** Opening Data block **

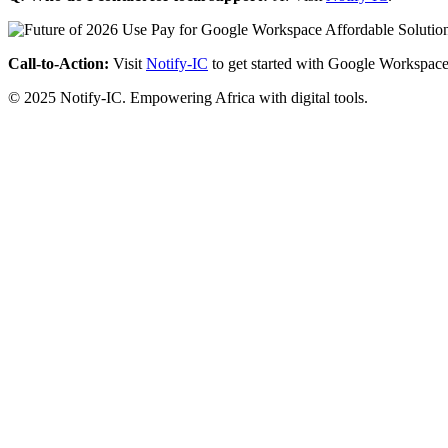
Call-to-Action:
Visit
Notify-IC
to get started with Google Workspace
© 2025 Notify-IC. Empowering Africa with digital tools.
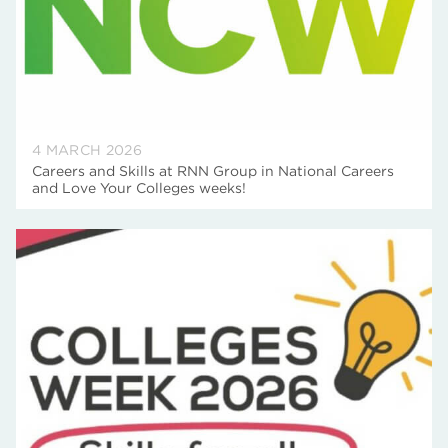
4 MARCH 2026
Careers and Skills at RNN Group in National Careers
and Love Your Colleges weeks!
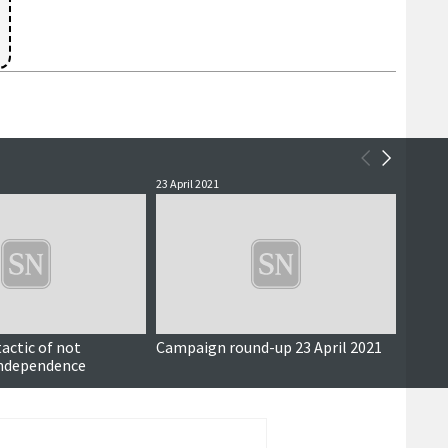
23 April 2021
21 April
actic of not
Campaign round-up 23 April 2021
Campa
ndependence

** Closing Data block **

● Task item:
Retype every line of text from all the entries above, keeping the same wording, spelling, and line breaks. Leave the pictures out of your answer.

● Worked solution:
Call-to-Action:
Visit
Notify-IC
to get started with Google Workspace
© 2025 Notify-IC. Empowering Africa with digital tools.
4 MARCH 2026
Careers and Skills at RNN Group in National Careers
and Love Your Colleges weeks!
23 April 2021
21 April
actic of not
Campaign round-up 23 April 2021
Campa
ndependence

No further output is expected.